Underground River - Endless Air; the Other Side of Happenings (2011)

Underground River is a music project of Binghamton, NY resident Hunter Davidsohn. The songs are mostly folk with some minimal electronica thrown in for good measure. At times you might feel like you are sitting in a coffee shop, watching a friend play his earnest songs on acoustic guitar, with his weird uncle Fred in the background occasionally contributing some analog synthesizer to the mix.  I would say his influences are Bob Dylan, Danny Elfman, and The Silver Apples: an eclectic mix that yields results that are somber with whispers of futurism.

It's autumnal music with a lab coat instead of a pea coat.

In this collection of dirges, there are a couple songs where Davidsohn pushes the envelope to brilliant effect. "In The Sand" and "Golden Spinach" tap a vein unique not just to this record but to psychedelic music in general. This is mostly due to the strange digital effects incorporated into each: the former a tightly looped cymbal crash that cuts through the mix like a swarm of mechanical locusts, and the latter a looped bass and drum beat that sounds akin to the dissonant drones of Spacerockmountain favorite, The Dictaphone.

I insist you at least check out those two songs before moving along with your day. However, the impact of they carry is strengthened by the contrasting tone of the rest of Endless Air; the Other Side of Happenings, so my advice? Just listen to the entire record.

10 songs. Also available on vinyl.

Underground River - Endless Air; the Other Side of Happenings


Monday, June 23, 2014

The Grease Arrestor - What Was, Is. (2014)

This is another of the groups I've been listening to lately from Australia, on the recommendation of their fellow countrymen, the Citradels. However, unlike the Citradels and the others they're not from Melbourne, rather they hail from Sydney. The music that the Grease Arrestor plays is pyschedelic-shoegaze rock with a healthy dose of Eastern influence. While not to the intensity of Eastern-ness of John Berberian the Rock East Ensemble's oud playing, which is a must hear if you've never done so. I've got a soft spot for psych music that infuses that Eastern so openly, for either the epic droning style or the short rock numbers such as this group produces. The songs have a sedated, hazy tone, especially the delivery of the singing, creating a floating sound. It never amps up and cuts loose, which some might find bothersome, but personally I think that it is just fine to makes something that doesn't need to blow out my speakers but has all those wonderful psychedelic sounds. That aside, What Was, Is. has some excellent qualities, including a very polished and professional sounding recording that's all the more impressive because the band does it all themselves.

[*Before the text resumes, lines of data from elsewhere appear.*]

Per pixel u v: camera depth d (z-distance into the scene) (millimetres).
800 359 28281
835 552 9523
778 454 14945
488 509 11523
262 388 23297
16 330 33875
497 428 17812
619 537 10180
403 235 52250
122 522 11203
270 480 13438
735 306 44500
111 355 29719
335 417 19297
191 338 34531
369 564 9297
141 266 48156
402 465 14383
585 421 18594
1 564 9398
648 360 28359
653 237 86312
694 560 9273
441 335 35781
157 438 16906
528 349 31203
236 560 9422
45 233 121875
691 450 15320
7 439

Basically, if you like 60s psychedelic a bit updated and reinterpreted you'll be on board with the Grease Arrestor, and I am happy to say I meet that criteria nicely.

To be had here:
The Grease Arrestor - What Was, Is

Saturday, June 21, 2014

Scenes Of A City, Vol. 1: Guayaquil, Ecuador

This is the first in a series I hope to develop where I pick a random city and post some musical examples of what's going on there. 

Guayaquil is a city close to the size of Houston. The largest city in Ecuador, it's a bustling port with plenty of delicious seafood, plenty of football fans, and strangely enough, plenty of great psychedelic rock bands. This is perhaps not so strange, except for the fact that, until now, the only Ecuadorian musician I knew of was the 1990's one hit wonder Gerardo, whose "Rico Suave" song was equally hilarious and terrifying for it's almost cartoonish machismo. But this garage/psych revival of today seems to be just as international today as it was in the 1960s, if these bands are any indication.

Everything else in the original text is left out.